Modification records

* * *

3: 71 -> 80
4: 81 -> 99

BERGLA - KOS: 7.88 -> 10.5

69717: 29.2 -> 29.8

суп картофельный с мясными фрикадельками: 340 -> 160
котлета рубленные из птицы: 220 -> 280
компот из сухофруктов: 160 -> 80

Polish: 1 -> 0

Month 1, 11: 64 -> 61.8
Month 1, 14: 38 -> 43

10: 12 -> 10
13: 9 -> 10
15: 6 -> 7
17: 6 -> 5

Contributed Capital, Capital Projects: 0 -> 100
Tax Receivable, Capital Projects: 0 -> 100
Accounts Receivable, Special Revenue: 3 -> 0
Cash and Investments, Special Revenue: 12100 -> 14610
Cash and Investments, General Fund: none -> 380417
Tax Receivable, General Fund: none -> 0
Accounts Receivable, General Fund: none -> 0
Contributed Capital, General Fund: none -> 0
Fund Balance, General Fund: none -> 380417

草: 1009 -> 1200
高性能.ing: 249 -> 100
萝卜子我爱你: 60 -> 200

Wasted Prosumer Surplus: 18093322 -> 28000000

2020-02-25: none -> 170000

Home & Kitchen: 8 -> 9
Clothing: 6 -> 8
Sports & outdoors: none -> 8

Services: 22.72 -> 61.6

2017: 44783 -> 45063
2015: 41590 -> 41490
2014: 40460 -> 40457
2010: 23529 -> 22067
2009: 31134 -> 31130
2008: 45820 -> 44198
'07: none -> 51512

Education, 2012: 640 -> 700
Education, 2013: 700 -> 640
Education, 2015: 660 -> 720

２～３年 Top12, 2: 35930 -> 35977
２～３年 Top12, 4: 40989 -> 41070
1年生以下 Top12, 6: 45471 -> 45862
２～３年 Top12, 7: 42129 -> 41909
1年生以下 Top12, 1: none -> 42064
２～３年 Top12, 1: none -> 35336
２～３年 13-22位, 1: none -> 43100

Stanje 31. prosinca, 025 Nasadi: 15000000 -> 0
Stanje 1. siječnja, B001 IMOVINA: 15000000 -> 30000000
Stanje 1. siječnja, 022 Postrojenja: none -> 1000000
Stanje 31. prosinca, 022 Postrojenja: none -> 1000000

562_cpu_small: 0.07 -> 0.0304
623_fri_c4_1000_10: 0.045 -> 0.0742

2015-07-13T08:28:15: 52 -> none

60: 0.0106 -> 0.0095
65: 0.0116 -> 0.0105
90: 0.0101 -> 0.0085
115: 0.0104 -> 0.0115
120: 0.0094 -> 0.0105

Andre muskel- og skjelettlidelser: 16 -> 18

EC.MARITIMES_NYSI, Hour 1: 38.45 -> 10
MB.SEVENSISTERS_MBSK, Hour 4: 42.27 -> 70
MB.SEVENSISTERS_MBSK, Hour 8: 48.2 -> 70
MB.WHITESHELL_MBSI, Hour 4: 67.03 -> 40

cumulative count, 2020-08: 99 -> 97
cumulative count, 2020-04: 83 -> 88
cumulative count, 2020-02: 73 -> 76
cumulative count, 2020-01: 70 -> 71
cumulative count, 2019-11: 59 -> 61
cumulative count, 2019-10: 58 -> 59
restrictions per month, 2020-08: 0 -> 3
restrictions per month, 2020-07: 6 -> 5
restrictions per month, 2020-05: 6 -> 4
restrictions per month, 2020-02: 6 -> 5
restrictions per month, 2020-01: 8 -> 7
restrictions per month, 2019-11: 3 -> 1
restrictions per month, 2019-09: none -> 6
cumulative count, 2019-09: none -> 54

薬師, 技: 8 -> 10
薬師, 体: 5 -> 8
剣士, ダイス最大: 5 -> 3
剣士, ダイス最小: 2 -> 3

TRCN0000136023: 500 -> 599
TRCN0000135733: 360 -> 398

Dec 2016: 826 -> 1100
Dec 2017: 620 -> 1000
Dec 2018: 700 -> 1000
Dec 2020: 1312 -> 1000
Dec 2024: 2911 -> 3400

* * *

### Goal of the exercise
Every line from the one containing "Dec 2017: 620 -> 1000" through the last line above should be retyped exactly; no other lines are wanted.

### Exercise answer
Dec 2017: 620 -> 1000
Dec 2018: 700 -> 1000
Dec 2020: 1312 -> 1000
Dec 2024: 2911 -> 3400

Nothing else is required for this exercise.